Rewrite the text of every entry below with each occurrence of "fórumbejegyzés" changed to "hozzászólás", keeping everything else the same. Leave out the pictures.

[Start of section]

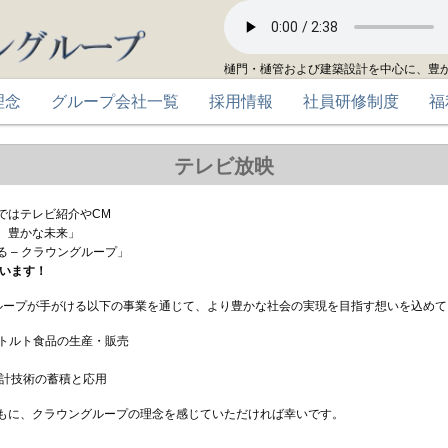
樋門・樋管および建築設計を中心に、豊
理念
グループ会社一覧
採用情報
社員研修制度
福
テレビ放映
ではテレビ紹介やCM
、豊かな未来」
 – クラウングループ」
ています！
ループが手がける以下の事業を通じて、より豊かな社会の実現を目指す想いを込めて
トルト食品の生産・販売
設計技術の蓄積と応用
もに、クラウングループの理念を感じていただければ幸いです。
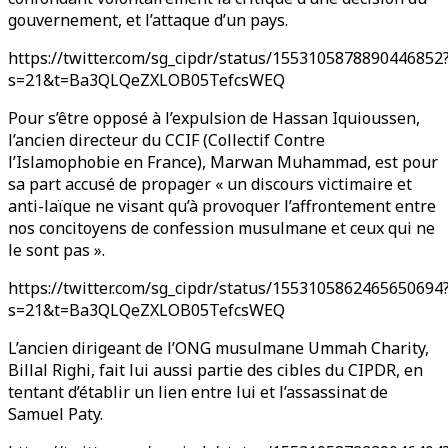
gouvernement, et l’attaque d’un pays.
https://twitter.com/sg_cipdr/status/1553105878890446852
s=21&t=Ba3QLQeZXLOB05TefcsWEQ
Pour s’être opposé à l’expulsion de Hassan Iquioussen,
l’ancien directeur du CCIF (Collectif Contre
l’Islamophobie en France), Marwan Muhammad, est pour
sa part accusé de propager « un discours victimaire et
anti-laïque ne visant qu’à provoquer l’affrontement entre
nos concitoyens de confession musulmane et ceux qui ne
le sont pas ».
https://twitter.com/sg_cipdr/status/1553105862465650694
s=21&t=Ba3QLQeZXLOB05TefcsWEQ
L’ancien dirigeant de l’ONG musulmane Ummah Charity,
Billal Righi, fait lui aussi partie des cibles du CIPDR, en
tentant d’établir un lien entre lui et l’assassinat de
Samuel Paty.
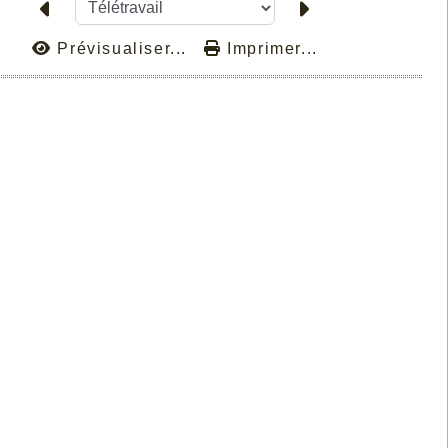
Prévisualiser...
Imprimer...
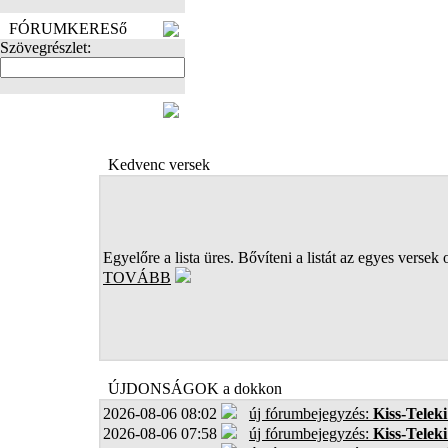
FÓRUMKERESő
Szövegrészlet:
FOTÓK
Kedvenc versek
Egyelőre a lista üres. Bővíteni a listát az egyes versek 
TOVÁBB
ÚJDONSÁGOK a dokkon
2026-08-06 08:02
új fórumbejegyzés:
Kiss-Teleki
2026-08-06 07:58
új fórumbejegyzés:
Kiss-Teleki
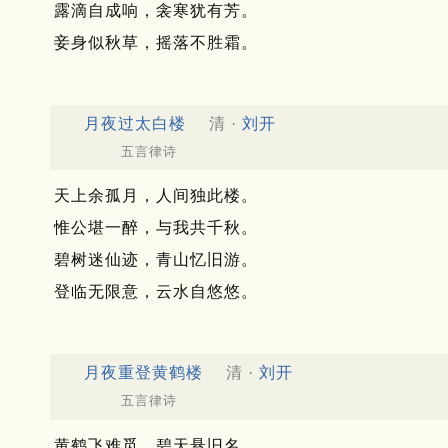
露滴自成响，衾寒犹有芳。
妾身似秋草，摇落不胜霜。
月夜过太白楼
清 ·
刘开
五言律诗
天上余孤月，人间独此楼。
惟公堪一醉，与我共千秋。
碧树迷仙迹，青山忆旧游。
登临无限意，云水自悠悠。
月夜重登黄鹤楼
清 ·
刘开
五言律诗
黄鹤飞难觅，碧天悬旧名。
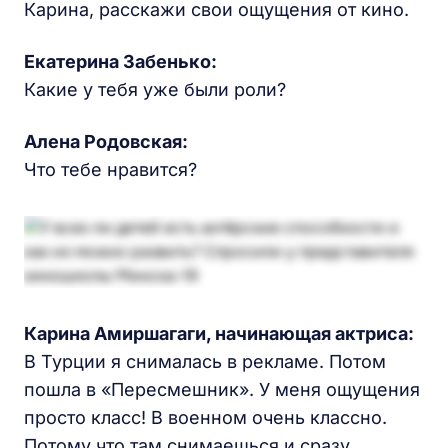
Карина, расскажи свои ощущения от кино.
Екатерина Забенько
:
Какие у тебя уже были роли?
Алена Родовская
:
Что тебе нравится?
Карина
Амиршагаги, начинающ
ая
актрис
а
:
В Турции я снималась в рекламе. Потом
пошла в «Пересмешник». У меня ощущения
просто класс! В военном очень классно.
Потому что там снимаешься и сразу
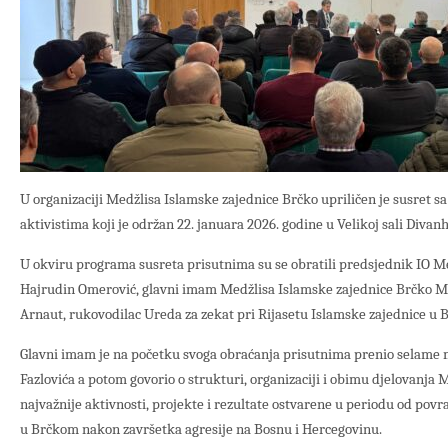
U organizaciji Medžlisa Islamske zajednice Brčko upriličen je susret 
aktivistima koji je održan 22. januara 2026. godine u Velikoj sali Diva
U okviru programa susreta prisutnima su se obratili predsjednik IO M
Hajrudin Omerović, glavni imam Medžlisa Islamske zajednice Brčko Mus
Arnaut, rukovodilac Ureda za zekat pri Rijasetu Islamske zajednice u B
Glavni imam je na početku svoga obraćanja prisutnima prenio selame m
Fazlovića a potom govorio o strukturi, organizaciji i obimu djelovanja 
najvažnije aktivnosti, projekte i rezultate ostvarene u periodu od povr
u Brčkom nakon završetka agresije na Bosnu i Hercegovinu.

[End of section]

■ RESULT FOR THIS EXERCISE
樋門・樋管および建築設計を中心に、豊
理念
グループ会社一覧
採用情報
社員研修制度
福
テレビ放映
ではテレビ紹介やCM
、豊かな未来」
 – クラウングループ」
ています！
ループが手がける以下の事業を通じて、より豊かな社会の実現を目指す想いを込めて
トルト食品の生産・販売
設計技術の蓄積と応用
もに、クラウングループの理念を感じていただければ幸いです。
gouvernement, et l’attaque d’un pays.
https://twitter.com/sg_cipdr/status/1553105878890446852
s=21&t=Ba3QLQeZXLOB05TefcsWEQ
Pour s’être opposé à l’expulsion de Hassan Iquioussen,
l’ancien directeur du CCIF (Collectif Contre
l’Islamophobie en France), Marwan Muhammad, est pour
sa part accusé de propager « un discours victimaire et
anti-laïque ne visant qu’à provoquer l’affrontement entre
nos concitoyens de confession musulmane et ceux qui ne
le sont pas ».
https://twitter.com/sg_cipdr/status/1553105862465650694
s=21&t=Ba3QLQeZXLOB05TefcsWEQ
L’ancien dirigeant de l’ONG musulmane Ummah Charity,
Billal Righi, fait lui aussi partie des cibles du CIPDR, en
tentant d’établir un lien entre lui et l’assassinat de
Samuel Paty.
Prévisualiser...
Imprimer...
FÓRUMKERESő
Szövegrészlet:
FOTÓK
Kedvenc versek
Egyelőre a lista üres. Bővíteni a listát az egyes versek 
TOVÁBB
ÚJDONSÁGOK a dokkon
2026-08-06 08:02
új hozzászólás:
Kiss-Teleki
2026-08-06 07:58
új hozzászólás:
Kiss-Teleki
露滴自成响，衾寒犹有芳。
妾身似秋草，摇落不胜霜。
月夜过太白楼
清 ·
刘开
五言律诗
天上余孤月，人间独此楼。
惟公堪一醉，与我共千秋。
碧树迷仙迹，青山忆旧游。
登临无限意，云水自悠悠。
月夜重登黄鹤楼
清 ·
刘开
五言律诗
黄鹤飞难觅，碧天悬旧名。
Карина, расскажи свои ощущения от кино.
Екатерина Забенько
:
Какие у тебя уже были роли?
Алена Родовская
:
Что тебе нравится?
Карина
Амиршагаги, начинающ
ая
актрис
а
:
В Турции я снималась в рекламе. Потом
пошла в «Пересмешник». У меня ощущения
просто класс! В военном очень классно.
Потому что там снимаешься и сразу
U organizaciji Medžlisa Islamske zajednice Brčko upriličen je susret 
aktivistima koji je održan 22. januara 2026. godine u Velikoj sali Diva
U okviru programa susreta prisutnima su se obratili predsjednik IO M
Hajrudin Omerović, glavni imam Medžlisa Islamske zajednice Brčko Mus
Arnaut, rukovodilac Ureda za zekat pri Rijasetu Islamske zajednice u B
Glavni imam je na početku svoga obraćanja prisutnima prenio selame m
Fazlovića a potom govorio o strukturi, organizaciji i obimu djelovanja 
najvažnije aktivnosti, projekte i rezultate ostvarene u periodu od povr
u Brčkom nakon završetka agresije na Bosnu i Hercegovinu.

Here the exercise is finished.